Publication at Faculty of Education |
2011

Abstract

The African American author and scholar Charles R. Johnson has artistically revisited historical issues such as the trans-Atlantic slave trade (in his novel Middle Passage), the slave narrative genre (Oxherding Tale) and the American Civil Rights Movement (Dreamer).

The choice of topics would seem to suggest that Johnson is steeped in the 20th century African-American literary tradition which frequently deploys Black American history as a vehicle for social criticism. However, Johnson's non-fictional writing indicates that, despite his brief love affair with the radical posturing of the Black Aesthetic Movement of the 1960s, he has repeatedly argued for more universalist black writing untainted by ideology.

In addition to his philosophical and critical writings, Johnson touches on this topic in several of his fictional or semi-fictional pursuits, perhaps most explicitly in "Poetry and Politics", a very short story from his 1998 collection Soulcatcher.

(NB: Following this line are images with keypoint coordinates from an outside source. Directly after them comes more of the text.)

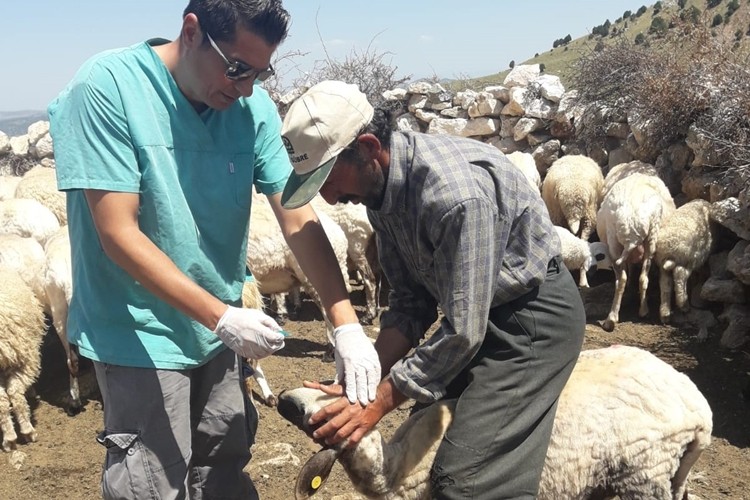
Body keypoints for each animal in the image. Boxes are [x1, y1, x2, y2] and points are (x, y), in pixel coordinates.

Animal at [280, 346, 712, 500]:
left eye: (313, 419)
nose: (285, 399)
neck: (394, 470)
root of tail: (700, 412)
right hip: (663, 475)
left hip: (643, 473)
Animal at [596, 172, 680, 332]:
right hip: (652, 237)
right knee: (644, 277)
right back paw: (645, 310)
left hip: (613, 240)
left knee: (622, 279)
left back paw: (612, 318)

The entire story consists of a 7-page dialogue between the 18th century African-American poet Phillis Wheatley and her mistress, and it centres around a single topic - the dichotomy between a universalist and partisan writer.

Johnson seems to be conducting the dialogue as a self-dispute over the public responsibilities of a gifted poet, in which the universalist and apolitical side eventually gets the upper hand.